In the last two weeks, Nigeria has been passing through a serious phase of challenge occasioned by the recent flood disaster that has ravaged many communities in the country, with scores of deaths recorded at the same time. The flooding, described as the worst within collectible memory; even worse that the 2012 said to have wrecked unquantifiable havoc in the country, has continued to attract comments and counter comments from within and outside the country.
These comments, expectedly, are premised on what has been the reactive rather than proactive response of the federal, state and local governments, as well as relevant agencies responsible for emergency like this.
It is noteworthy that this year’s flooding did not take Nigeria and Nigerians by the storm. As a matter of fact, the Nigerian Meteorological Agency (MiMET), between July and August this year, had predicted as usual, that communities along the coastal areas are prone to flooding. Therefore, the agency warned that those living in such areas should relocate before rains would come. This warning actually came early enough to have armed the governments at all levels with sufficient mitigating strategies.
Besides alerting residents of flood prone areas, the warning came as it did to also prepare emergency management agencies such as the National Emergency Management Agency (NEMA) and States Emergency Management Agency to evolve strategic action plan that can help in mitigating the disaster. Of course, NEMA was set up for disaster management, particularly natural disasters.
However, the level of havoc wrecked by flooding this year has left so much to be desired. It appears the essence of the establishment of NEMA has been defeated. This may not be in the aspect of providing relief materials as many people might think, but in the area of proactiveness which the lack of it is what has led to this monumental disaster.
Perhaps, NEMA did not take the predictions by MiNET seriously, or may have thought it would, as usual, donate relief materials to those who would be affected. The prediction was for governments, communities and other bodies to take proactive steps so that the arrival of the flood wouldn’t wreck so much havoc as it has done. It was also meant for those living along the river lines to relocate and perhaps harvest some of their plantings at a convenient pace and store them conveniently too.
But sadly, Nigeria and all its disaster management agencies only predicted and took no proactive steps at mitigating what has turned out to an astronomical rate of the disaster witnessed today.

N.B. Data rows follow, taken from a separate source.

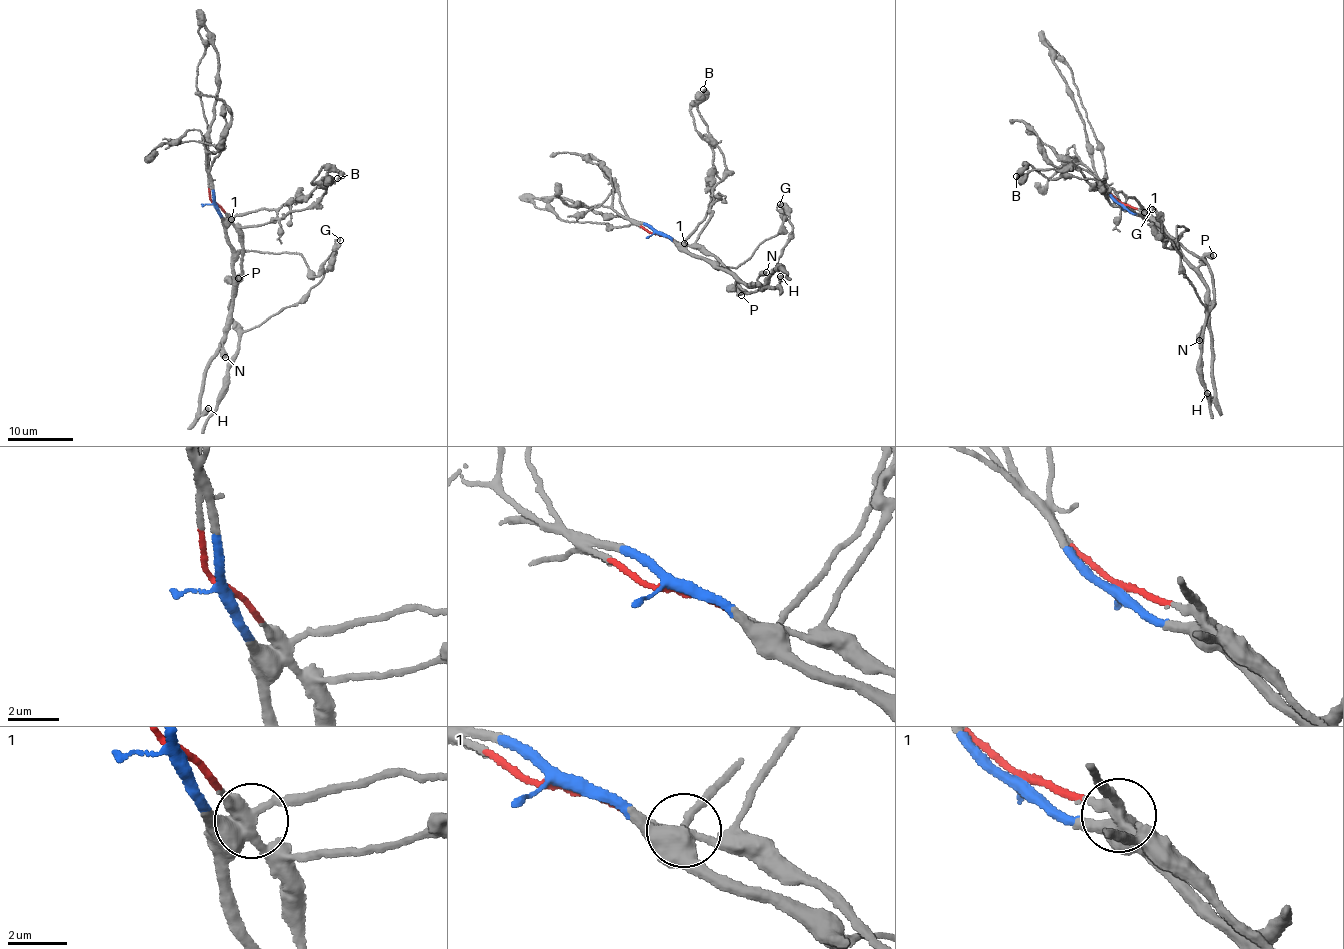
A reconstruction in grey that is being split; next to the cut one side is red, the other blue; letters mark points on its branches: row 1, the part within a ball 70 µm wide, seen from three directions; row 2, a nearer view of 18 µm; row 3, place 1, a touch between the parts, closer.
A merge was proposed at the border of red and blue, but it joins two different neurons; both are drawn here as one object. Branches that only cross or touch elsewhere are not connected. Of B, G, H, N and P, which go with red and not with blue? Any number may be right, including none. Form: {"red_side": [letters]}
{"red_side": ["B", "P"]}

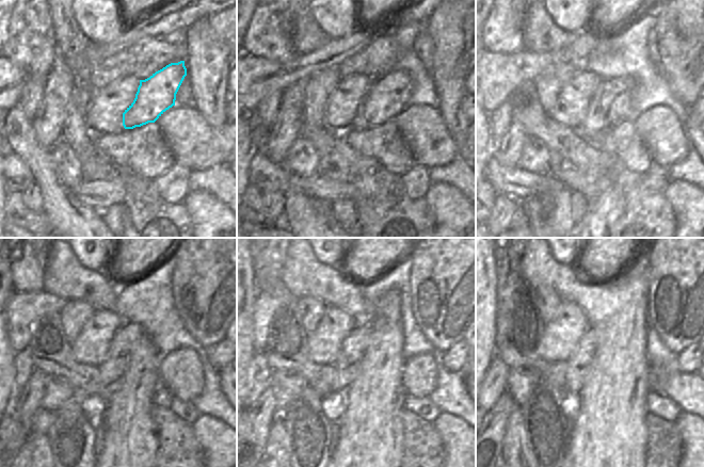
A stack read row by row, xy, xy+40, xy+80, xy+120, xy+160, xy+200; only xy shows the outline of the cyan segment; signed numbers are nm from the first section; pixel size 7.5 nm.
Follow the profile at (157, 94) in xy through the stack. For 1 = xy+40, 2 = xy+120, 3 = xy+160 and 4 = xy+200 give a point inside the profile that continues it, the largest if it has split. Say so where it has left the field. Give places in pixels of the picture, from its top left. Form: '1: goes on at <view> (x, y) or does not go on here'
1: goes on at xy+40 (387, 97)
2: goes on at xy+120 (111, 369)
3: goes on at xy+160 (348, 365)
4: goes on at xy+200 (578, 366)

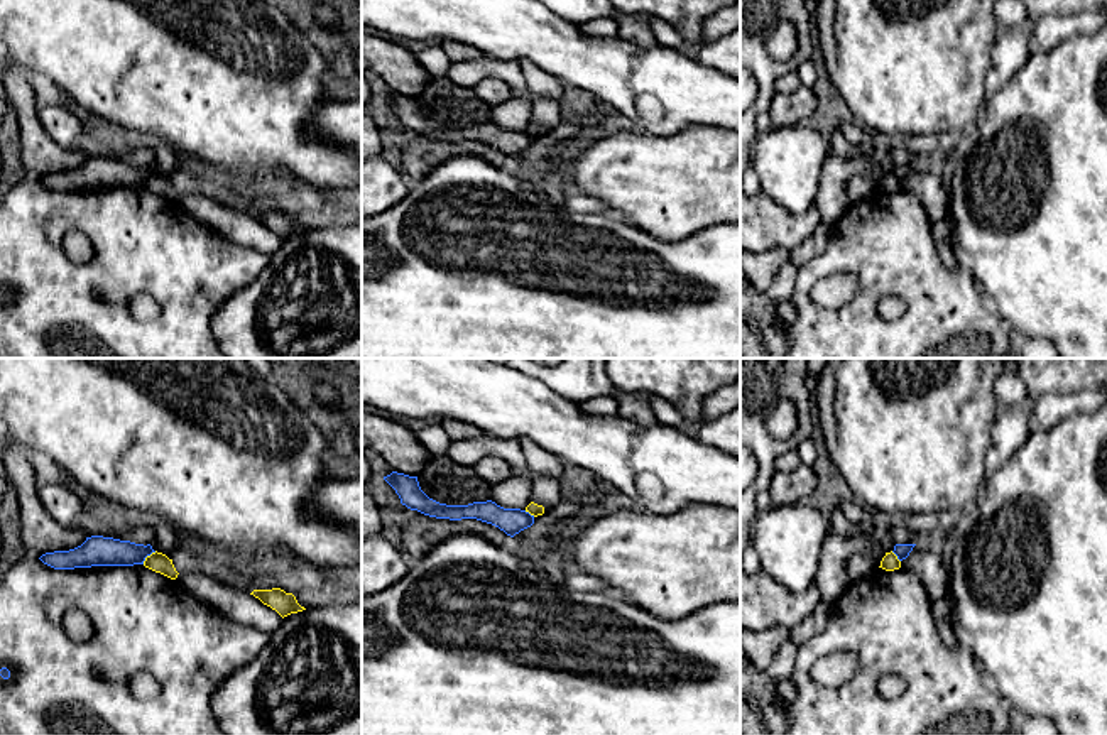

It is on this note therefore, that all the agencies set up by government should begin to look beyond just predicting and warning communities of impending doom in such areas. Mere predictions and warnings are not enough such that emergency situations and natural occurrences can be halted.
NiMET, for instance, whose responsibility it is to predict and perhaps warn as well, should be made to go beyond these mere verbal expressions and perhaps evolve early planning strategy that can help in a circumstance like what we are currently facing. Proactiveness is on it own a strategy that does prevent occurrences. This is what this agency should also be doing.
NEMA too should be equipped to go beyond just responding to disasters when they occur by distributing relief materials. It should, in addition to this responsibility, plan and proactively execute such plans as soon as there are predictions and warnings.
States should learn from this year’s experience. They should immediately establish their own management agency for a time like this. States that have it already should expand their scope to include proactive approaches to occurrences.
Communities also should be involved in this fight. When warnings are given, the thought of how to leave ancestral homes and farmlands should be inconsequential and not considered above human life. Why the country has recorded these unprecedented losses is partly due to the non adherence to the warnings of NiMET.
If all these measures are taken proactively, the magnitude of flooding witnessed this will never occur again in the country. Nigeria must learn to be proactive, rather than reactive.